Individualized programme to promote self-care among older adults with asthma: randomized controlled trial
Article first published online: 27 NOV 2008
© 2008 The Authors. Journal compilation © 2008 Blackwell Publishing Ltd
Journal of Advanced Nursing
Volume 65, Issue 2, pages 348–358, February 2009
How to Cite
Huang, T.-T., Li, Y.-T. and Wang, C.-H. (2009), Individualized programme to promote self-care among older adults with asthma: randomized controlled trial. Journal of Advanced Nursing, 65: 348–358. doi: 10.1111/j.1365-2648.2008.04874.x
- Issue published online: 15 JAN 2009
- Article first published online: 27 NOV 2008
- Accepted for publication 25 September 2008
- individualized programme;
- older adults;
- randomized controlled trial;
Title. Individualized programme to promote self-care among older adults with asthma: randomized controlled trial.
Aim. This paper is a report of a trial to examine the effectiveness of individualized self-care education programmes in older adults with moderate-to-severe asthma.
Background.

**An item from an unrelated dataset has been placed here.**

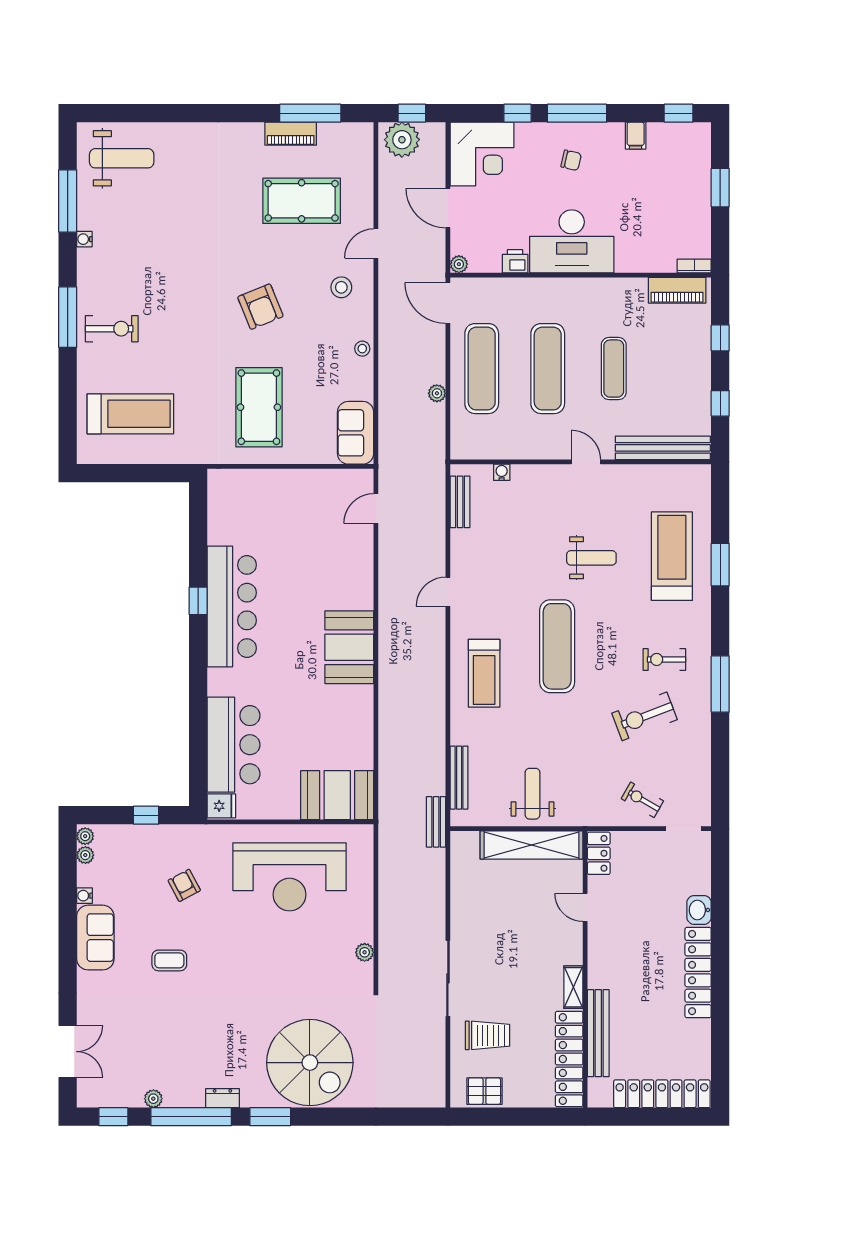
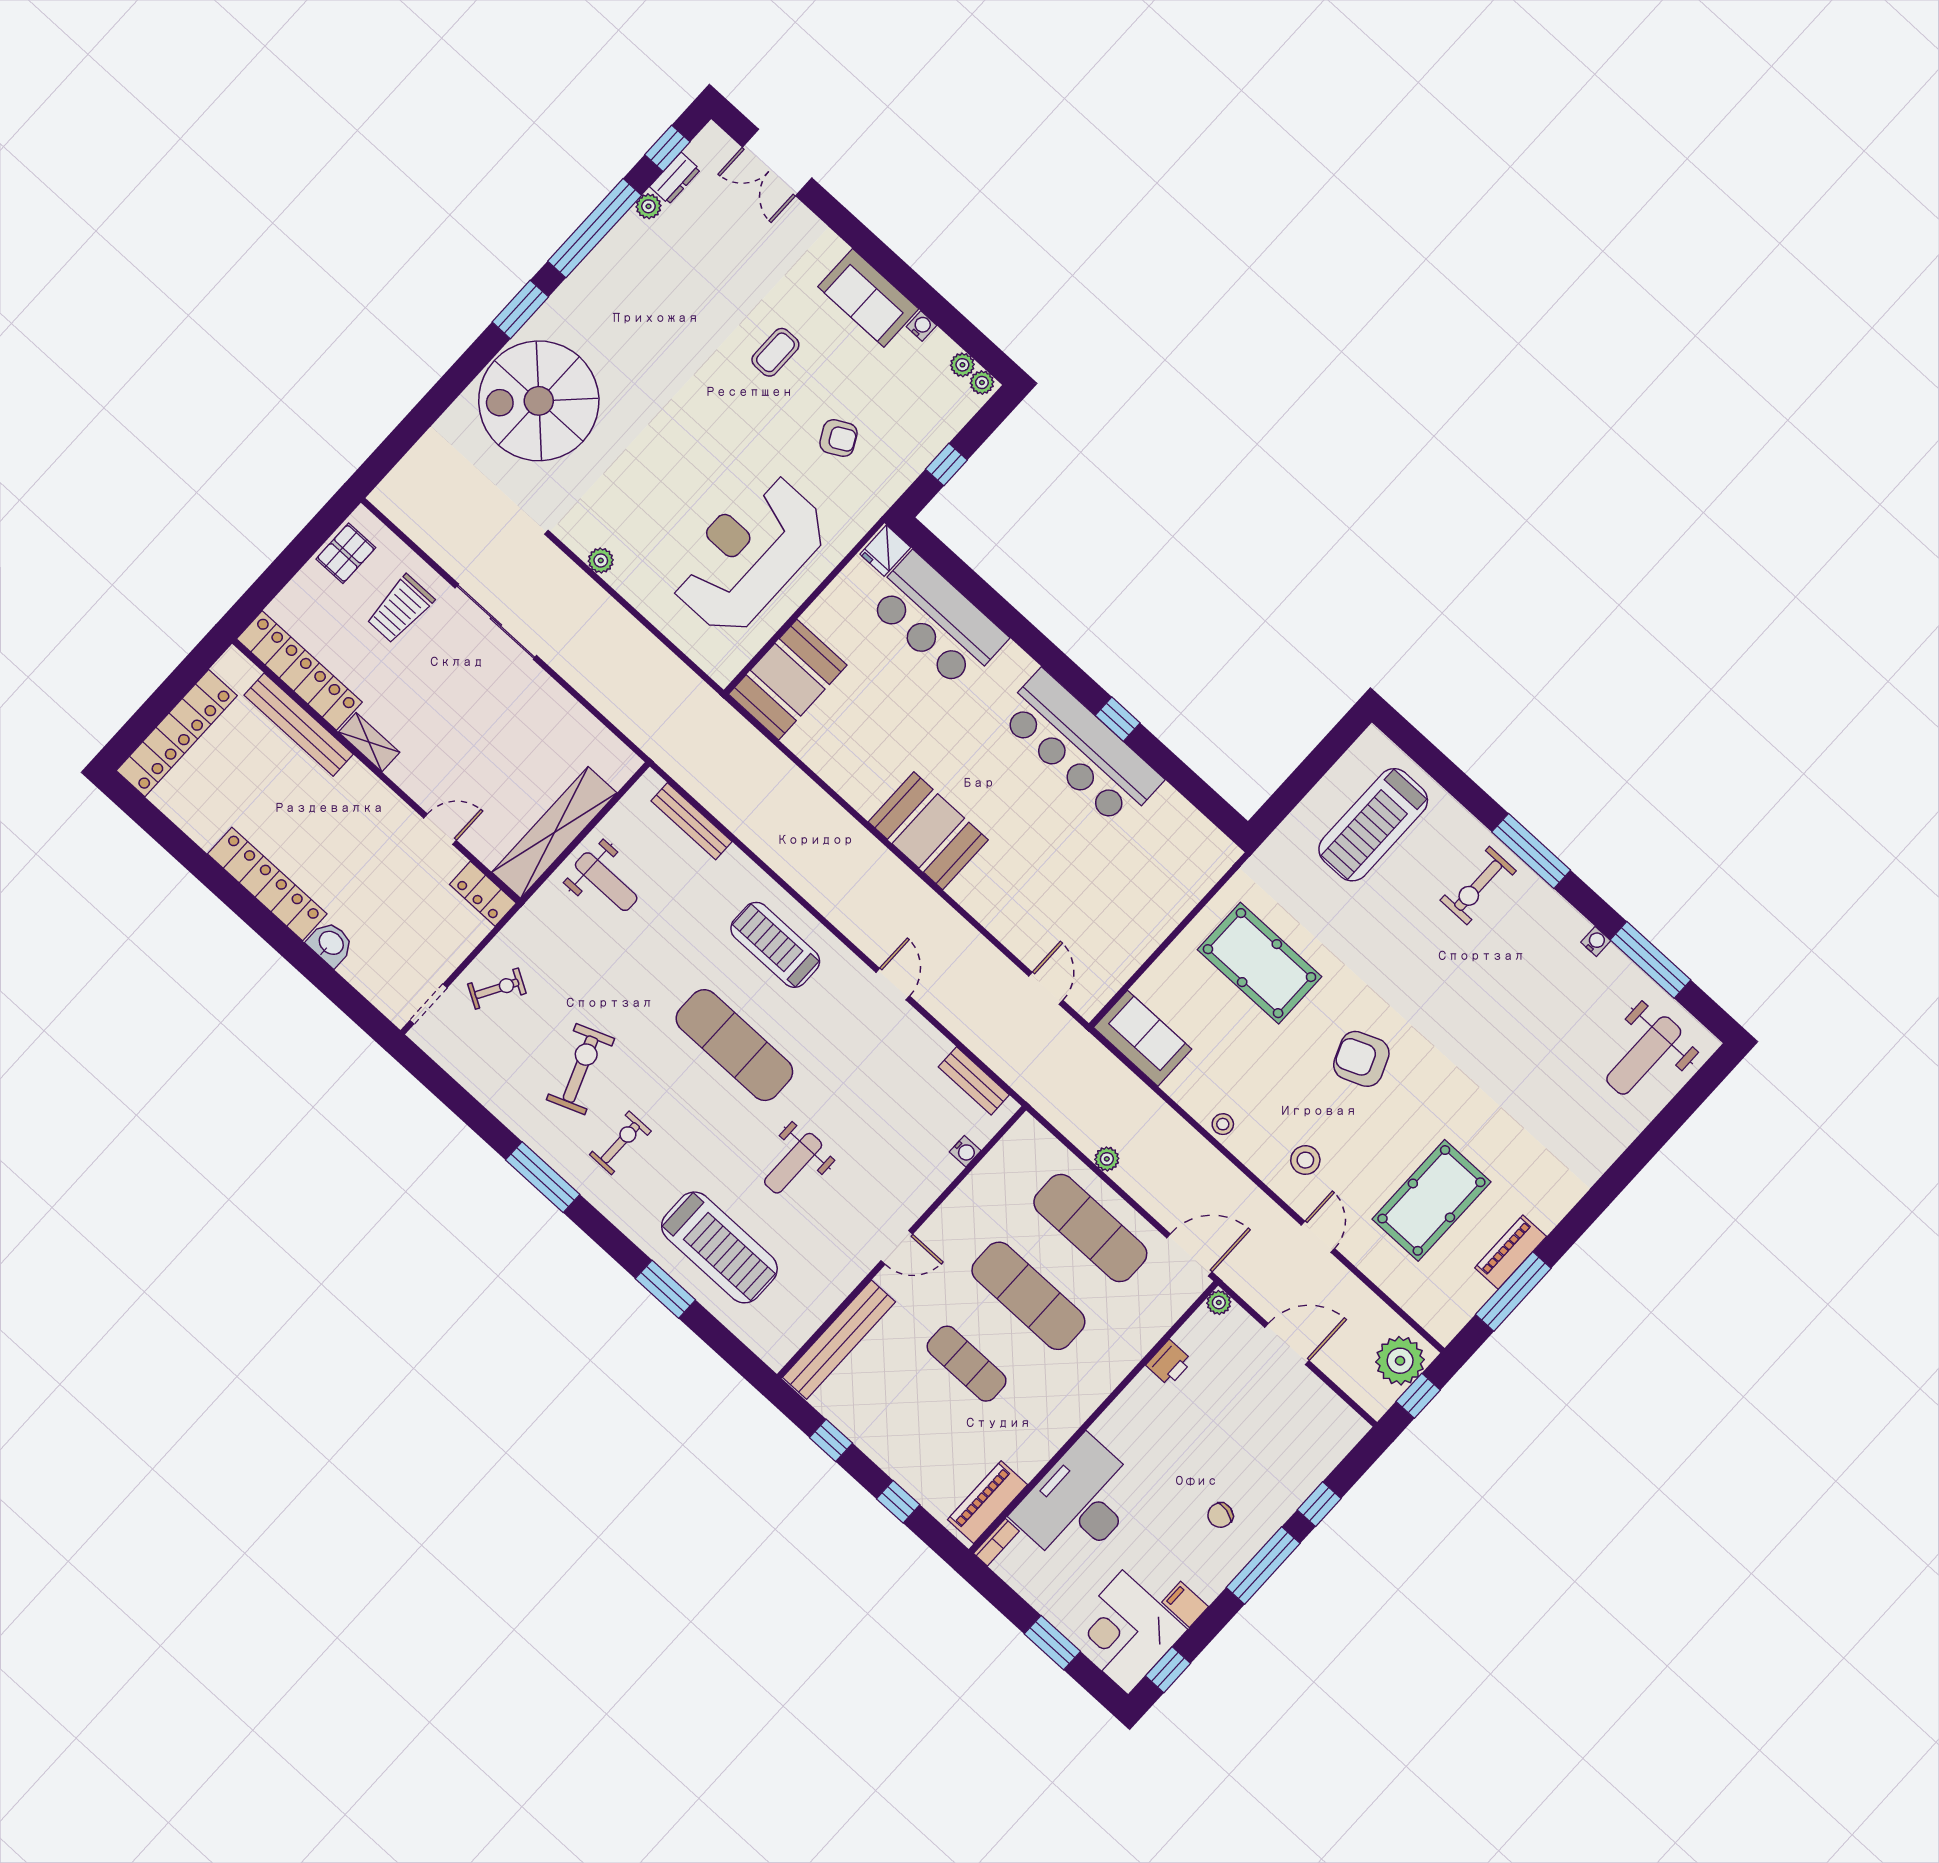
corner desk: (482, 154) -> (1125, 1632), moved
desk: (572, 241) -> (1079, 1503), moved
bench: (436, 822) -> (668, 756), removed
dresser: (222, 1098) -> (675, 178), moved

Asthma is a common chronic disease in adults and a major cause of frequent work absences, emergency room visits, and hospitalization. The results of studies of self-care education programmes have been largely supportive and suggest that they have positive outcomes for people with asthma. However, for older people with asthma, the effectiveness of computer-aided, self-learning video programmes has been controversial.
Methods. Older adult patients with asthma (N = 148) were randomly assigned to one of three groups: usual care, individualized education, or individualized education with peak flow monitoring, and followed for 6 months. Data were collected from January to December 2006. The variables studied included demographic data, asthma self-care competence, asthma self-efficacy, and asthma self-care behaviour.
Findings. Patients in both individualized education groups reported higher asthma self-care competence scores (F = 334·06 and 481·37, P < 0·001) and asthma self-care and self-efficacy scores (F = 104·08 and 68·42, P < 0·001) than patients in the usual care group. In addition, patients who received individualized education with peak flow monitoring had statistically significantly higher asthma self-care behaviour and self-efficacy scores (P < 0·001) and asthma control indicators (P = 0·025) than the education alone group. No differences were found among the three groups in unscheduled health service usage.
Conclusion. Our results suggest that individualized education helps older people with asthma to enhance their self-care behaviours, manage their disease, and increase their quality of life.